Mme Cohen, professeure de science politique à l’Université Simon Fraser, se dit découragée par le processus et par le temps excessif que prend la mise en place des changements. « Nous pensions être parvenues à une entente. Mais il semble impossible de la faire respecter par Industrie Canada. »

Les professeures, avec l’aide de la conseillère juridique Rosemary Morgan de l’ACPPU, ont déposé une plainte collective auprès de la Commission canadienne des droits de la personne, en mai 2004, pour protester contre la sous-représentation des groupes aspirant à l’équité dans les candidatures aux chaires de recherche, en invoquant des allégations de discrimination dans les modalités d’attribution des chaires, l’accès au programme, le processus de mise en candidature et les résultats.

L’entente conclue l’an dernier prévoit notamment l’élaboration d’une méthode devant permettre au programme de fixer des objectifs concrets pour l’attribution de chaires aux membres des quatre groupes protégés par la charte des droits et libertés : les femmes, les personnes handicapées, les peuples autochtones et les minorités visibles.
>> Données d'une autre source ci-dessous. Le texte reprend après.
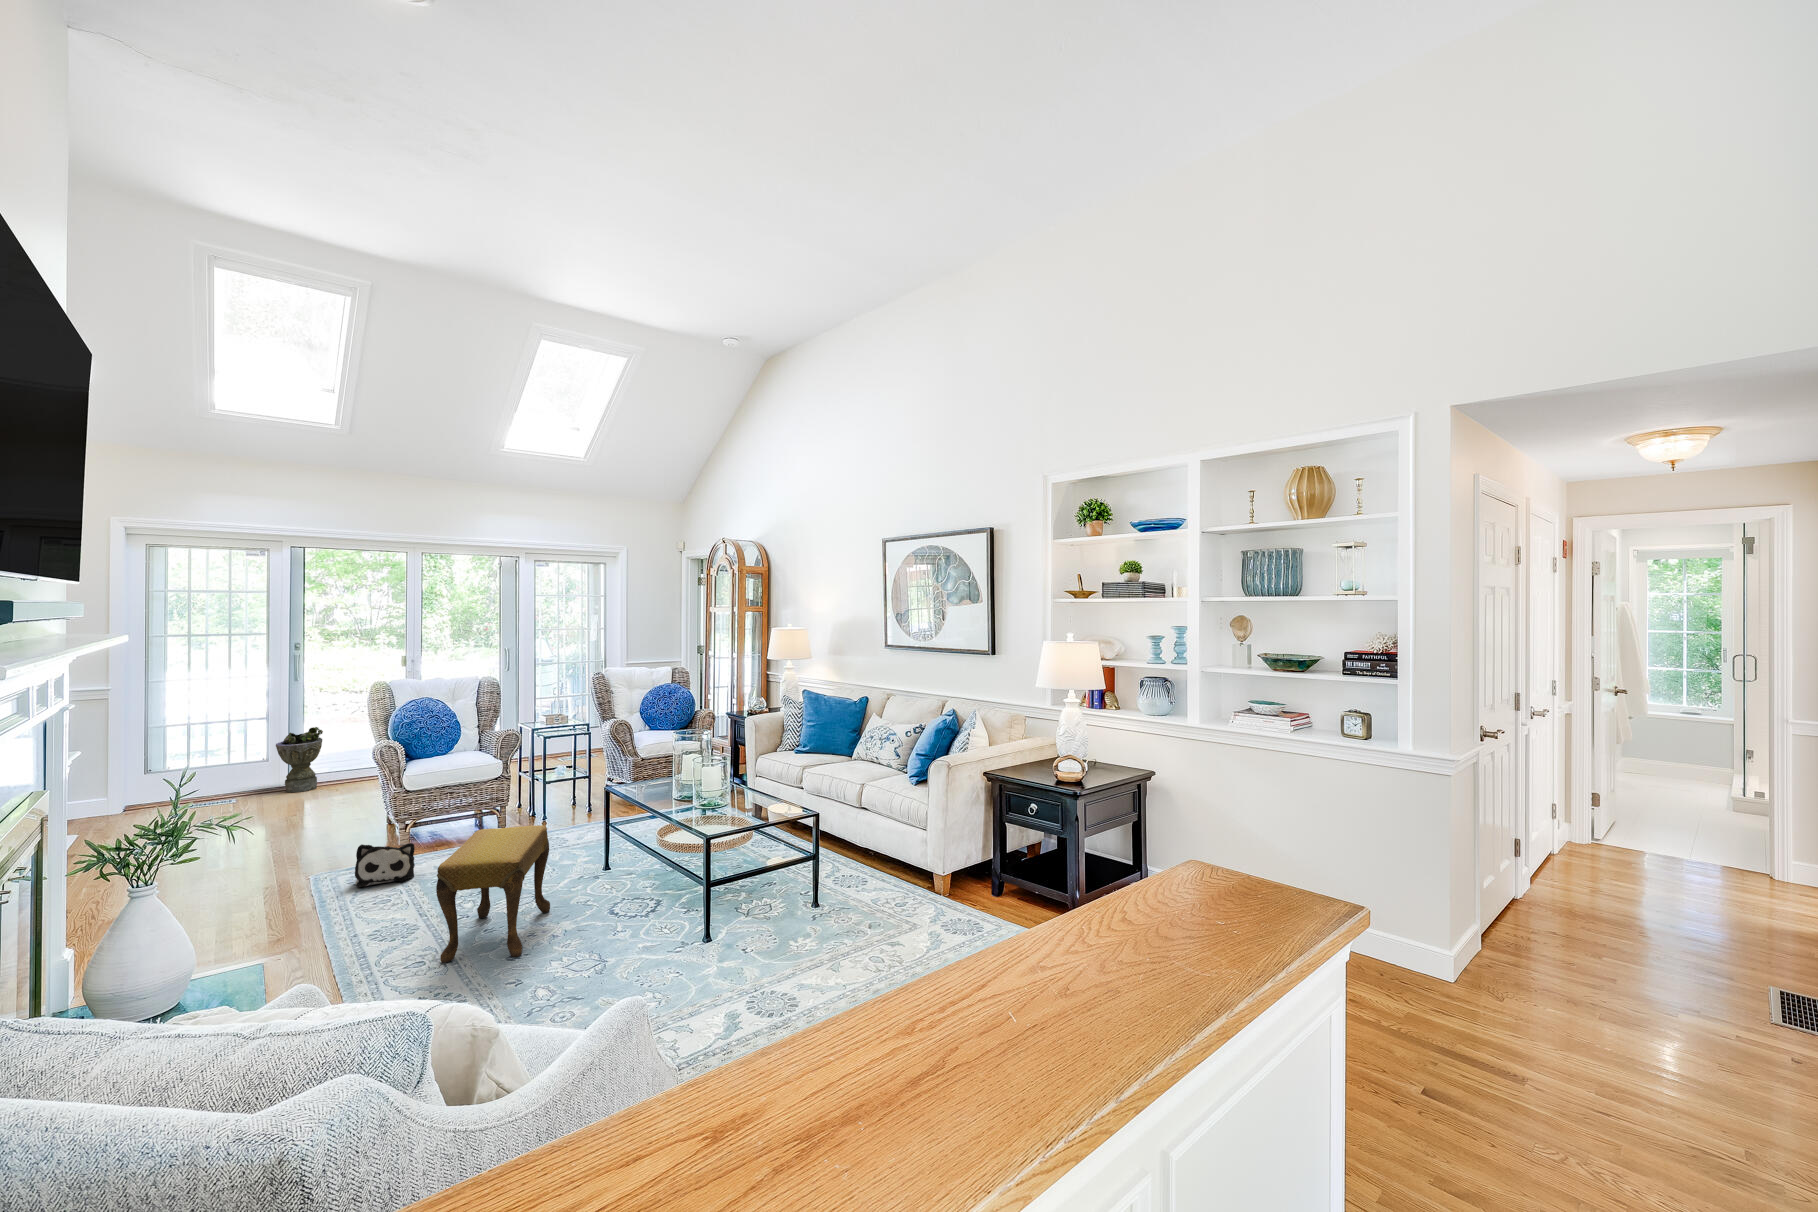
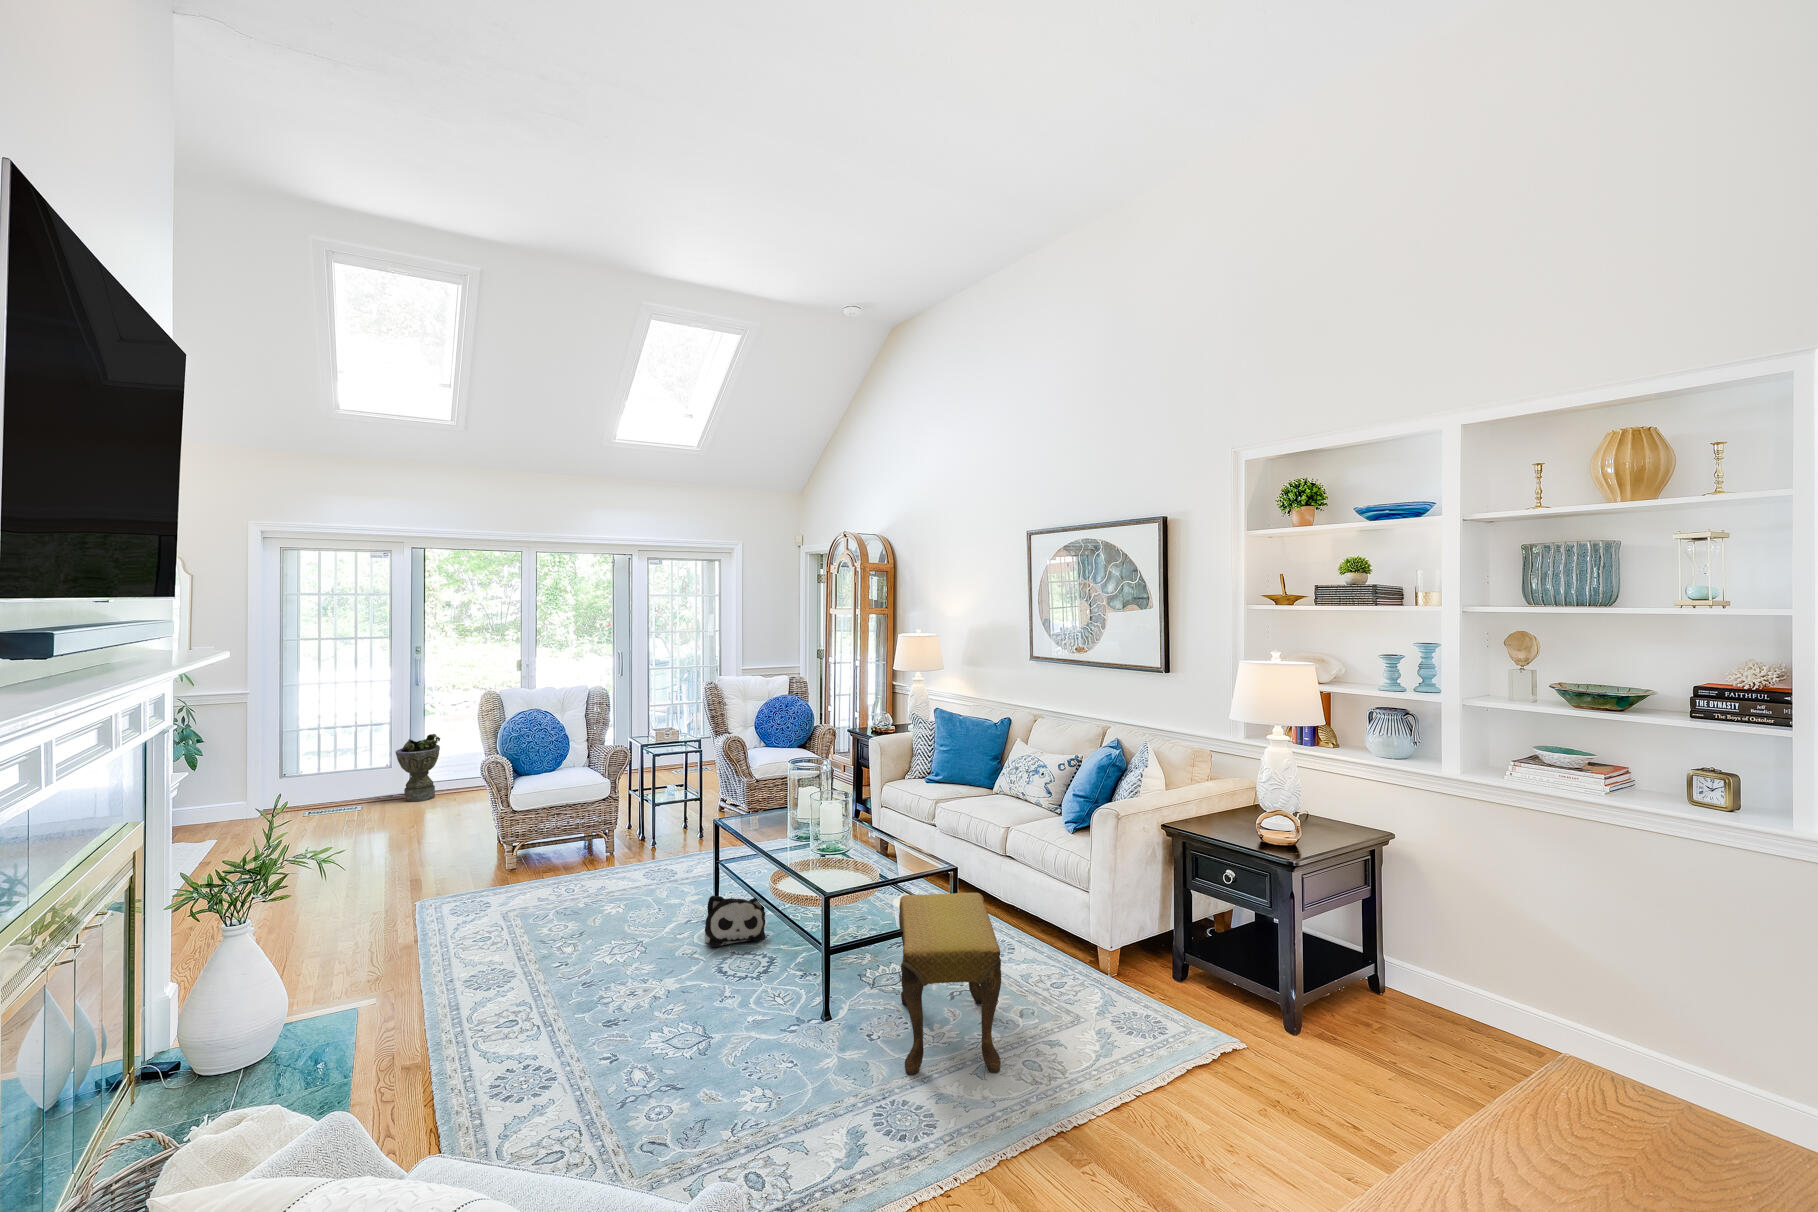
footstool: present [436,825,550,963] -> present [899,893,1001,1075]
plush toy: present [355,843,415,888] -> present [705,896,765,947]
Pourtant, aucune méthode n’a encore été annoncée publiquement et, selon les plaignantes, c’est à peine si le secrétariat des CRC les a consultées dans ses tentatives pour concevoir un plan approprié. À la fin de 2007, les 2 000 chaires prévues à l’origine étaient toutes pourvues, mais les chaires conti­nueront d’être attribuées indéfiniment à mesure que les mandats et les renouvellements de mandats arriveront à échéance, tout comme seront maintenus les programmes de recherche et de soutien aux salaires des chercheurs, selon les représentants du secrétariat.

« Les modalités d’attribution des chaires favorisaient l’iniquité », a affirmé une autre des plaignantes, Susan Prentice, professeure de socio­-logie à l’Université du Manitoba. « Nous avons respecté fidèlement la loi, nous avons suivi la procédure établie, et pourtant ces pratiques de discrimination systémique ont toujours cours. Il y a vraiment quelque chose qui cloche là-dedans. »

Depuis que l’entente de règlement a été signée, le formulaire de mise en candidature a été révisé de façon à permettre aux membres des quatre groupes désignés de s’identifier volontairement ainsi, et le programme des chaires de recherche invite les titulaires de chaires actuels à s’auto-identifier.

« Nous allons continuer de surveiller de près la mise en oeuvre du règlement », a prévenu le directeur général de l’ACPPU, James Turk. « Il n’en demeure pas moins que les retards inacceptables et l’absence de suivi des principales obligations convenues au sujet des méthodes à utiliser sont fort préoccupants pour tous les gens de bonne foi, pour les plai­gnantes et pour tous les membres des quatre groupes protégés. »

M. Turk a fait savoir que la conseillère juridique de l’ACPPU avait été chargée de suivre la situation et d’encourager la direction du programme et la commission des droits de la personne à assurer la mise en oeuvre complète du règlement.